Si le niveau de la dette publique (environ 92 % du PIB) est une source d’inquiétude, il n’empêche que le gouvernement n’aura d’autre choix que d’emprunter auprès des pays ou des institutions multilatérales pour financer le Budget. Jusqu’où peut-on s’endetter ?

Maurice a la chance de disposer d’un marché financier bien développé et, avant la Covid-19, le gouvernement a pu s’appuyer principalement sur les liquidités du marché intérieur pour son financement. Pendant la pandémie, les emprunts extérieurs ont augmenté, mais une grande partie du déficit budgétaire a également été financée par la Banque centrale. Pour placer la dette publique sur une trajectoire viable, il ne s’agit pas de fixer un chiffre cible particulier, mais de veiller à ce que les dépenses soient progressivement réduites en fonction de la reprise de l’économie, tout en prenant dès maintenant les bonnes décisions pour faire face aux pressions sur les dépenses à moyen terme. À moyen terme, l’un des principaux postes de dépenses est celui lié à la pension de vieillesse (BRP) du fait des augmentations ultérieures et des tendances démographiques. Il est clair que les décisions prises aujourd’hui auront des conséquences à long terme. Les efforts visant à générer des recettes supplémentaires pourraient également être soutenus en examinant les congés fiscaux et autres exemptions qui diminuent le montant des recettes collectées.
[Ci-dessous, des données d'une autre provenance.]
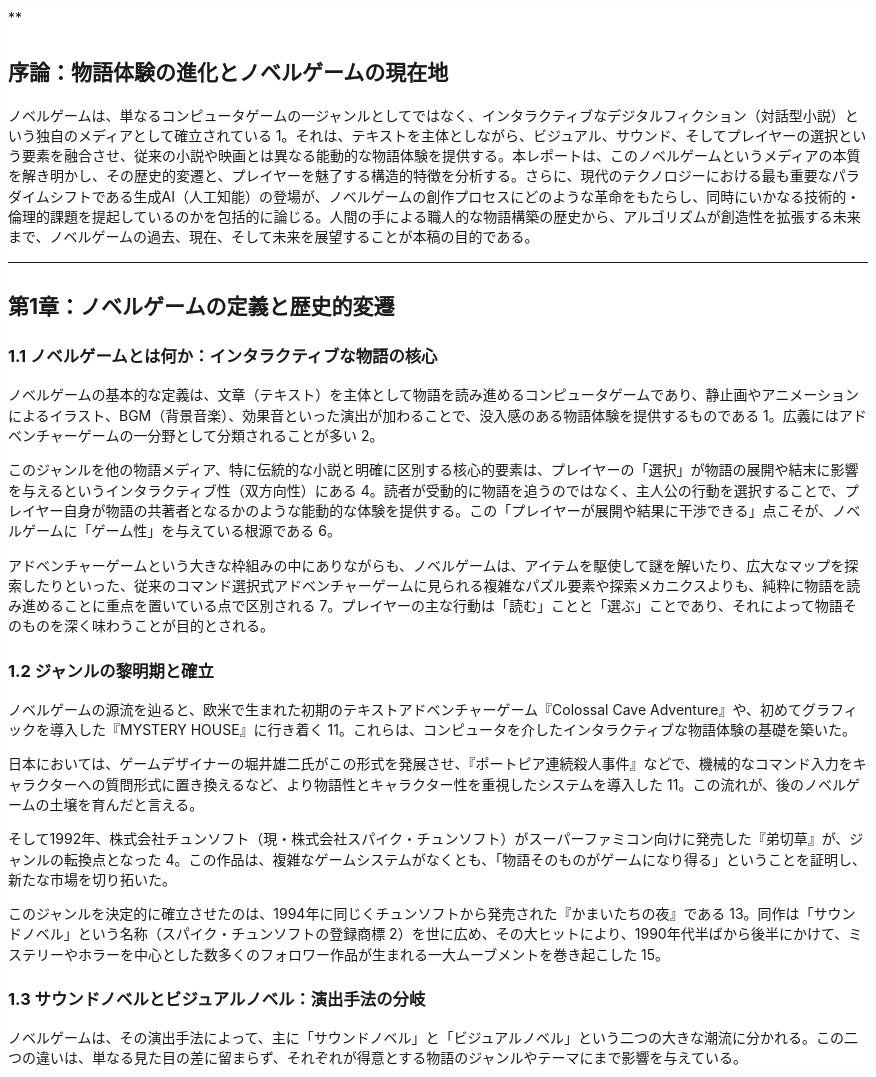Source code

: 
**

## 序論：物語体験の進化とノベルゲームの現在地

  

ノベルゲームは、単なるコンピュータゲームの一ジャンルとしてではなく、インタラクティブなデジタルフィクション（対話型小説）という独自のメディアとして確立されている 1。それは、テキストを主体としながら、ビジュアル、サウンド、そしてプレイヤーの選択という要素を融合させ、従来の小説や映画とは異なる能動的な物語体験を提供する。本レポートは、このノベルゲームというメディアの本質を解き明かし、その歴史的変遷と、プレイヤーを魅了する構造的特徴を分析する。さらに、現代のテクノロジーにおける最も重要なパラダイムシフトである生成AI（人工知能）の登場が、ノベルゲームの創作プロセスにどのような革命をもたらし、同時にいかなる技術的・倫理的課題を提起しているのかを包括的に論じる。人間の手による職人的な物語構築の歴史から、アルゴリズムが創造性を拡張する未来まで、ノベルゲームの過去、現在、そして未来を展望することが本稿の目的である。

---

## 第1章：ノベルゲームの定義と歴史的変遷

  
  

### 1.1 ノベルゲームとは何か：インタラクティブな物語の核心

  

ノベルゲームの基本的な定義は、文章（テキスト）を主体として物語を読み進めるコンピュータゲームであり、静止画やアニメーションによるイラスト、BGM（背景音楽）、効果音といった演出が加わることで、没入感のある物語体験を提供するものである 1。広義にはアドベンチャーゲームの一分野として分類されることが多い 2。

このジャンルを他の物語メディア、特に伝統的な小説と明確に区別する核心的要素は、プレイヤーの「選択」が物語の展開や結末に影響を与えるというインタラクティブ性（双方向性）にある 4。読者が受動的に物語を追うのではなく、主人公の行動を選択することで、プレイヤー自身が物語の共著者となるかのような能動的な体験を提供する。この「プレイヤーが展開や結果に干渉できる」点こそが、ノベルゲームに「ゲーム性」を与えている根源である 6。

アドベンチャーゲームという大きな枠組みの中にありながらも、ノベルゲームは、アイテムを駆使して謎を解いたり、広大なマップを探索したりといった、従来のコマンド選択式アドベンチャーゲームに見られる複雑なパズル要素や探索メカニクスよりも、純粋に物語を読み進めることに重点を置いている点で区別される 7。プレイヤーの主な行動は「読む」ことと「選ぶ」ことであり、それによって物語そのものを深く味わうことが目的とされる。

  

### 1.2 ジャンルの黎明期と確立

  

ノベルゲームの源流を辿ると、欧米で生まれた初期のテキストアドベンチャーゲーム『Colossal Cave Adventure』や、初めてグラフィックを導入した『MYSTERY HOUSE』に行き着く 11。これらは、コンピュータを介したインタラクティブな物語体験の基礎を築いた。

日本においては、ゲームデザイナーの堀井雄二氏がこの形式を発展させ、『ポートピア連続殺人事件』などで、機械的なコマンド入力をキャラクターへの質問形式に置き換えるなど、より物語性とキャラクター性を重視したシステムを導入した 11。この流れが、後のノベルゲームの土壌を育んだと言える。

そして1992年、株式会社チュンソフト（現・株式会社スパイク・チュンソフト）がスーパーファミコン向けに発売した『弟切草』が、ジャンルの転換点となった 4。この作品は、複雑なゲームシステムがなくとも、「物語そのものがゲームになり得る」ということを証明し、新たな市場を切り拓いた。

このジャンルを決定的に確立させたのは、1994年に同じくチュンソフトから発売された『かまいたちの夜』である 13。同作は「サウンドノベル」という名称（スパイク・チュンソフトの登録商標 2）を世に広め、その大ヒットにより、1990年代半ばから後半にかけて、ミステリーやホラーを中心とした数多くのフォロワー作品が生まれる一大ムーブメントを巻き起こした 15。

  

### 1.3 サウンドノベルとビジュアルノベル：演出手法の分岐

  

ノベルゲームは、その演出手法によって、主に「サウンドノベル」と「ビジュアルノベル」という二つの大きな潮流に分かれる。この二つの違いは、単なる見た目の差に留まらず、それぞれが得意とする物語のジャンルやテーマにまで影響を与えている。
Et comme je l’ai déjà mentionné, il est possible d’améliorer l’efficacité des dépenses publiques.

“Le coût croissant de la BRP pourrait réduire l’espace fiscal pour des mesures plus ciblées qui soutiennent les pauvres”

 

Justement, la Banque mondiale a toujours été une partisane d’une réforme du système de pension, qui est un sujet politiquement sensible. Maurice doit-il tôt ou tard s’engager dans une telle réforme ?

Actuellement, la pension de vieillesse universelle représente plus de 50 % de l’ensemble des dépenses sociales. Elle est de plus en plus coûteuse, mal ciblée et encourage les gens à prendre leur retraite trop tôt car elle est versée à partir de 60 ans. Le niveau de la BRP a été considérablement augmenté depuis sa création, et aujourd’hui, l’espérance de vie restante à 60 ans est de 20,6 ans, contre 12,6 ans lors de la création de la BRP. Si la tendance actuelle se poursuit, la part de la population âgée de 60 ans et plus, actuellement de 16,8 %, devrait atteindre près de 25 % en 2030, 30 % en 2045 et 35 % en 2058. La BRP n’est pas le bon instrument pour éradiquer la pauvreté car elle profite à tous, riches ou pauvres. Le risque que je vois est que son coût croissant pourrait réduire l’espace fiscal pour des mesures plus ciblées qui soutiennent les pauvres, comme le plan Marshall ou l’aide sociale, des programmes qui sont très efficaces pour réduire la pauvreté et l’inégalité à Maurice. La pandémie a rendu ce risque encore plus aigu en réduisant davantage l’espace fiscal et en ajoutant à la nécessité d’une protection sociale ciblée. La réforme de l’année dernière, avec l’introduction de la CSG (Contribution sociale généralisée), a plafonné toute nouvelle augmentation de la BRP. L’âge de la retraite de la BRP reste fixé à 60 ans, mais les prestations de la CSG n’interviennent qu’à 65 ans, ce qui est positif. Ma préoccupation est que les retraités qui ne bénéficient plus du National Pension Fund continueront à demander des augmentations de la CSG. Il sera donc essentiel de mettre en place un système clair basé sur des règles pour les augmentations futures. Une solution consisterait à limiter le niveau de la prestation à ce qui peut être financé par les recettes de la CSG pour éviter une subvention budgétaire supplémentaire. Nous calculons que ce serait le cas si la prestation était fixée à environ Rs 2 500.